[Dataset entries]
■ ■ ■ ■
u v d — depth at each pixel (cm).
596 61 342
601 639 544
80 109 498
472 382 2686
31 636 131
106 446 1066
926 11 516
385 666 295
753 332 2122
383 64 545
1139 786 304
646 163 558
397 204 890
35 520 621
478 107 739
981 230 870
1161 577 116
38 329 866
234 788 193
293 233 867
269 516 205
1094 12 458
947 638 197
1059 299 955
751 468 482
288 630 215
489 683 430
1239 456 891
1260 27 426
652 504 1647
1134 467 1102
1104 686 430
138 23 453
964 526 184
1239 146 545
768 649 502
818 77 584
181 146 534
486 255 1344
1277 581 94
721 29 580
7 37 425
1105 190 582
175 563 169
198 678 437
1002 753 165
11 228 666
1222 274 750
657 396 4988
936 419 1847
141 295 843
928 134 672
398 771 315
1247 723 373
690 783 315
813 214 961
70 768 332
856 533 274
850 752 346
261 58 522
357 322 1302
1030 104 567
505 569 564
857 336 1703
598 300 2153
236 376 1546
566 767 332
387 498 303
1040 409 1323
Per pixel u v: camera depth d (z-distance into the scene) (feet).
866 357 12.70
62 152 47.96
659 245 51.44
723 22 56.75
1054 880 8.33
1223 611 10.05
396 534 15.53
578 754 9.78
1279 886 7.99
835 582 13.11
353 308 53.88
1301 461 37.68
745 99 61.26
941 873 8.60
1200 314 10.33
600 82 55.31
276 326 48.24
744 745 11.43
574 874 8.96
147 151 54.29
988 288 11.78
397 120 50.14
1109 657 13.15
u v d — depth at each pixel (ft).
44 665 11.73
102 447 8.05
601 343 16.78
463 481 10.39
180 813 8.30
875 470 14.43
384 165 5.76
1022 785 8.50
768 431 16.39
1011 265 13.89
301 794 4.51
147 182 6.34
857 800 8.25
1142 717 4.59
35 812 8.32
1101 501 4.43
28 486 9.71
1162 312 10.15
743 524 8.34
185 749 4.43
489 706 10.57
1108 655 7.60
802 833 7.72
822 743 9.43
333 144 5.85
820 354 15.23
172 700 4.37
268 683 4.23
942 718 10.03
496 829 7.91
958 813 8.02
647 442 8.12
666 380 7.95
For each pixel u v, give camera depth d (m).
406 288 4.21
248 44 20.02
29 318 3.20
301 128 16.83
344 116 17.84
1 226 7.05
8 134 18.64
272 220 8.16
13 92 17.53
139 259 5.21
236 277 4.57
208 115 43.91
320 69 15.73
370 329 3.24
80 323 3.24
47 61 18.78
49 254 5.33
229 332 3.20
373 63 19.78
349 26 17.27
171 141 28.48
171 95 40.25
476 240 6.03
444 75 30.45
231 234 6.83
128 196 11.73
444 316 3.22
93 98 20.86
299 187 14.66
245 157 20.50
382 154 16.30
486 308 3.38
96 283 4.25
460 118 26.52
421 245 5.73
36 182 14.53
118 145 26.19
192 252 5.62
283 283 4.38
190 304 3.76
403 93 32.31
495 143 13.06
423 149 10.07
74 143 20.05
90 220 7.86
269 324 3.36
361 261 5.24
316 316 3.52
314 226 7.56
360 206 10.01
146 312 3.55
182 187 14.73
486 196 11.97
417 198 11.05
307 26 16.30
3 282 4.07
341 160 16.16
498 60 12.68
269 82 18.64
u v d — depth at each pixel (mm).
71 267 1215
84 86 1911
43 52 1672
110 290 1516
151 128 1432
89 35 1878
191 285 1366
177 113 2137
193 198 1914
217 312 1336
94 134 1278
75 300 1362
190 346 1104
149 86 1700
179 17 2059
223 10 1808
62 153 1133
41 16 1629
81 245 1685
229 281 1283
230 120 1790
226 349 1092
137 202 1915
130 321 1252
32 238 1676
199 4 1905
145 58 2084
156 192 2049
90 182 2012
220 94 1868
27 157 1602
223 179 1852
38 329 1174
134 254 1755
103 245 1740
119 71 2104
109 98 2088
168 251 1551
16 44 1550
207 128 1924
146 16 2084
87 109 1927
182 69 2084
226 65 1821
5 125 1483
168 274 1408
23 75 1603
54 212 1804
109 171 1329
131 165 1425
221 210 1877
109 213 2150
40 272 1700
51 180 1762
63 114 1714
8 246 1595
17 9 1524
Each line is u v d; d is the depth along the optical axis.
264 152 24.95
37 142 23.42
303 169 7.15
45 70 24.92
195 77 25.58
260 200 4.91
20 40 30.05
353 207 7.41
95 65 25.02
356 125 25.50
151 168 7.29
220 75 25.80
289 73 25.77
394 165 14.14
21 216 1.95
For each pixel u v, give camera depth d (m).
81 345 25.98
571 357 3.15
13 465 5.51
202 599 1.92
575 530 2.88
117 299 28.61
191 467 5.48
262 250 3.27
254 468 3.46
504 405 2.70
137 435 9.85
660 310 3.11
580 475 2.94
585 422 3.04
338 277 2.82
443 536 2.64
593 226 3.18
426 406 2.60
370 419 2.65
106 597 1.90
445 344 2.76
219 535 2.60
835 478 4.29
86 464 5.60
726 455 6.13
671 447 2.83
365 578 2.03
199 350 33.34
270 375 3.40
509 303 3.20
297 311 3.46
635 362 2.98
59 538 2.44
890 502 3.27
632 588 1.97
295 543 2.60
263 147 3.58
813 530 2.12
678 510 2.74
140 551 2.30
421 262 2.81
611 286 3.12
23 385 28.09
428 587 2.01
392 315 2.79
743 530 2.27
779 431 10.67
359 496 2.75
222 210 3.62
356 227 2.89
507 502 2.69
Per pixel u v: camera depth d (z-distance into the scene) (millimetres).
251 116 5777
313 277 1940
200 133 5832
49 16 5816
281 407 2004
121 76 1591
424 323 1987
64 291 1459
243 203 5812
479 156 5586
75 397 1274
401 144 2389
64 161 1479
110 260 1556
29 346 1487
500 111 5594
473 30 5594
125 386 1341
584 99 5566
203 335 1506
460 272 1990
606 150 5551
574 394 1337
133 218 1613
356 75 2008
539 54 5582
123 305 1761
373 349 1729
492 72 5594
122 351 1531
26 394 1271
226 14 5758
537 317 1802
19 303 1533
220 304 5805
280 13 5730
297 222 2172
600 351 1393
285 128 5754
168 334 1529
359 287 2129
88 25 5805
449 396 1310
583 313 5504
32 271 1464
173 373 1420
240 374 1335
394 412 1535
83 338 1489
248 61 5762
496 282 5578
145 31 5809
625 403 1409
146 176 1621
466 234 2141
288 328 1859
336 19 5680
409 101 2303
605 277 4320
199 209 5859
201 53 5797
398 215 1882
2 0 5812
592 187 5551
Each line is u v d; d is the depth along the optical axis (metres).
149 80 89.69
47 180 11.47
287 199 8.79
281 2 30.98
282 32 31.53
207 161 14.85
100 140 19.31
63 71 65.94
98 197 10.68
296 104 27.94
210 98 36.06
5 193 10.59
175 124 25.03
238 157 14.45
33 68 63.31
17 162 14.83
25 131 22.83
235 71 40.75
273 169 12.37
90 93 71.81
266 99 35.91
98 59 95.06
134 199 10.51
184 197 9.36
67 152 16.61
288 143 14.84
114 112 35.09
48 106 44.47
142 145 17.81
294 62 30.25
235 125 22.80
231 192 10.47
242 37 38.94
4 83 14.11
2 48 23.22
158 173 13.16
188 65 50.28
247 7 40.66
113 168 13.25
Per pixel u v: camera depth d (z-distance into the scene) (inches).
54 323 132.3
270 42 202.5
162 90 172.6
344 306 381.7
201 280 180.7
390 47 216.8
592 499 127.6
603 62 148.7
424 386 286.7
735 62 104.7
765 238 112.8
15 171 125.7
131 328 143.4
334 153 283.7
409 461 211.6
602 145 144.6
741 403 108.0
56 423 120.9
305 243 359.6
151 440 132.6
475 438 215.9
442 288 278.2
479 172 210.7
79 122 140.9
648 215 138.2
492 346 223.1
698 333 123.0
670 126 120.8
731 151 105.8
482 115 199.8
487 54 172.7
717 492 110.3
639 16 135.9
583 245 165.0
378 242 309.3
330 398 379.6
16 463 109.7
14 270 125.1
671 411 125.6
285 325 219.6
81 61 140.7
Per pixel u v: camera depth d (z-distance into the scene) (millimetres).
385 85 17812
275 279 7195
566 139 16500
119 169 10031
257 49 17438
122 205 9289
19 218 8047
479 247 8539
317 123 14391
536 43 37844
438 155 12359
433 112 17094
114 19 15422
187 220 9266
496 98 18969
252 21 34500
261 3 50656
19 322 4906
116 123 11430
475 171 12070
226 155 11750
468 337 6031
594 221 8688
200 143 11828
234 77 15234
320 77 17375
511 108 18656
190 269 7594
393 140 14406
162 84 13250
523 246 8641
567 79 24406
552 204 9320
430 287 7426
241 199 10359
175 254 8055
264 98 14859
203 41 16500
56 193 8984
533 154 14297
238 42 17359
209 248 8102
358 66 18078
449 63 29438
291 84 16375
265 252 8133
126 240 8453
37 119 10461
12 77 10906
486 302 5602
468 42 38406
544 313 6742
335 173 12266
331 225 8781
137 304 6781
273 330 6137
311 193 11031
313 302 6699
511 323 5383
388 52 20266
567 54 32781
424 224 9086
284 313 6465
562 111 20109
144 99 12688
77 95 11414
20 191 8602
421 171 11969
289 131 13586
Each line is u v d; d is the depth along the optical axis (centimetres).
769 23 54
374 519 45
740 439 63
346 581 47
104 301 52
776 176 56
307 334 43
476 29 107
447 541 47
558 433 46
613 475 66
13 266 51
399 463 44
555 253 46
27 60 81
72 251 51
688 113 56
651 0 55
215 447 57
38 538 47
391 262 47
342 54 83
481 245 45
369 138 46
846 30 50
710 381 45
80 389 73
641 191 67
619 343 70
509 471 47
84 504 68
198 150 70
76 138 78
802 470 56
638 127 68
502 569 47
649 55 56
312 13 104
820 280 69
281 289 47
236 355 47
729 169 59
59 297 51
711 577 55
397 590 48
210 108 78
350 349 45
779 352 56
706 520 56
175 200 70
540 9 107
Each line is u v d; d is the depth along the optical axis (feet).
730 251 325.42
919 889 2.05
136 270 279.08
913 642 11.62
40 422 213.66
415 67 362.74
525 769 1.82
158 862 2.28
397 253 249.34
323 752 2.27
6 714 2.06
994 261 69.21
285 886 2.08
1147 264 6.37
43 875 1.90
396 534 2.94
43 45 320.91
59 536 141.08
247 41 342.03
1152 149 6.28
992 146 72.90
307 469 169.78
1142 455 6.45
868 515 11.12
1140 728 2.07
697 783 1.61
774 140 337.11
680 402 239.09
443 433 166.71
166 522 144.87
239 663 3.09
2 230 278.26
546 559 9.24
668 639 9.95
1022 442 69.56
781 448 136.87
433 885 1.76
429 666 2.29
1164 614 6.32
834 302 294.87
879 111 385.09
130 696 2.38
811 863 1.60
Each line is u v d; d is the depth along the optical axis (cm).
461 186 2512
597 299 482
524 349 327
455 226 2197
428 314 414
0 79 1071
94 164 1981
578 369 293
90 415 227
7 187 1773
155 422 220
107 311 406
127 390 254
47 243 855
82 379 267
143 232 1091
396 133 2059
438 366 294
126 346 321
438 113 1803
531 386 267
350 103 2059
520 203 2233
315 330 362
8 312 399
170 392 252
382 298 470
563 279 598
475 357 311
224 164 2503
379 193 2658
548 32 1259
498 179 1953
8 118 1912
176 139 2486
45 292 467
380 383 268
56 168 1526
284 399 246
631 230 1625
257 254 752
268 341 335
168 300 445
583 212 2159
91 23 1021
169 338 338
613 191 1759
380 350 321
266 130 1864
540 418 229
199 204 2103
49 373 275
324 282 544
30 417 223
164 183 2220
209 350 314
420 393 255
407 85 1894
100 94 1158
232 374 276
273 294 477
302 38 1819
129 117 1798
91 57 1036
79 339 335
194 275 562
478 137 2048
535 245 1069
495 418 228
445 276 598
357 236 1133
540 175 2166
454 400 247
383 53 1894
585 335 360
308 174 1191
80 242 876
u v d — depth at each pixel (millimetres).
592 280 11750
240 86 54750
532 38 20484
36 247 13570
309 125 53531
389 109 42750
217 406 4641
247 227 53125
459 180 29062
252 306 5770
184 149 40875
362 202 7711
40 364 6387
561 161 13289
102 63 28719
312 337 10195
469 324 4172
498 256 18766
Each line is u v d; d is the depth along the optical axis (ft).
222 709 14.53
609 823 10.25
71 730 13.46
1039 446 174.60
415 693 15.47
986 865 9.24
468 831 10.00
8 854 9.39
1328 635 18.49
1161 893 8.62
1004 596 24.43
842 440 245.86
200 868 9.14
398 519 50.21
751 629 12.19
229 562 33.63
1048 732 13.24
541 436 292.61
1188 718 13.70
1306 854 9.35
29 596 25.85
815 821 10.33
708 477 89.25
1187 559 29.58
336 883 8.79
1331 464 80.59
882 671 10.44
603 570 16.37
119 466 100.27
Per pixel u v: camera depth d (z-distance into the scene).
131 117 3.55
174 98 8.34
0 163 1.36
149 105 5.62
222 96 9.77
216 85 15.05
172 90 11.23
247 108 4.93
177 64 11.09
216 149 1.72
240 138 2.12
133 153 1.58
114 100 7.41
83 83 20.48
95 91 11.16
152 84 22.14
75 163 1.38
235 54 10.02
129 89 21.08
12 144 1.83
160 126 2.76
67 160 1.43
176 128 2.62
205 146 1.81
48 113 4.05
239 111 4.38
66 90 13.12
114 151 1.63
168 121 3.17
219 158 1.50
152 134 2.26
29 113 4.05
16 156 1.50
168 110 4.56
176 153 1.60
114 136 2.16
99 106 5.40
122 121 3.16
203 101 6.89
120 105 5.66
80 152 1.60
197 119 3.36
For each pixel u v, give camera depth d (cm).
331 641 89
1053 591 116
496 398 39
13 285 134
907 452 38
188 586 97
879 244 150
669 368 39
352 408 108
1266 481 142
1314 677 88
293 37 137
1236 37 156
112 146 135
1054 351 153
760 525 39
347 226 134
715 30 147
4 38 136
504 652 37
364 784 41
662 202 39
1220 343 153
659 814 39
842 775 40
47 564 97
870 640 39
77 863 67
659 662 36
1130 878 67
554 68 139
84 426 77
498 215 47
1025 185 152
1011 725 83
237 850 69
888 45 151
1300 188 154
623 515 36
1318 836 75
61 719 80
■ ■ ■ ■
In the entries above, find the line with "356 75 2008" and the line with "201 280 180.7", then restate word for word both of them and every line between, with nothing more.

→ Response to the task
356 75 2008
539 54 5582
123 305 1761
373 349 1729
492 72 5594
122 351 1531
26 394 1271
226 14 5758
537 317 1802
19 303 1533
220 304 5805
280 13 5730
297 222 2172
600 351 1393
285 128 5754
168 334 1529
359 287 2129
88 25 5805
449 396 1310
583 313 5504
32 271 1464
173 373 1420
240 374 1335
394 412 1535
83 338 1489
248 61 5762
496 282 5578
145 31 5809
625 403 1409
146 176 1621
466 234 2141
288 328 1859
336 19 5680
409 101 2303
605 277 4320
199 209 5859
201 53 5797
398 215 1882
2 0 5812
592 187 5551
Each line is u v d; d is the depth along the optical axis (metres).
149 80 89.69
47 180 11.47
287 199 8.79
281 2 30.98
282 32 31.53
207 161 14.85
100 140 19.31
63 71 65.94
98 197 10.68
296 104 27.94
210 98 36.06
5 193 10.59
175 124 25.03
238 157 14.45
33 68 63.31
17 162 14.83
25 131 22.83
235 71 40.75
273 169 12.37
90 93 71.81
266 99 35.91
98 59 95.06
134 199 10.51
184 197 9.36
67 152 16.61
288 143 14.84
114 112 35.09
48 106 44.47
142 145 17.81
294 62 30.25
235 125 22.80
231 192 10.47
242 37 38.94
4 83 14.11
2 48 23.22
158 173 13.16
188 65 50.28
247 7 40.66
113 168 13.25
Per pixel u v: camera depth d (z-distance into the scene) (inches).
54 323 132.3
270 42 202.5
162 90 172.6
344 306 381.7
201 280 180.7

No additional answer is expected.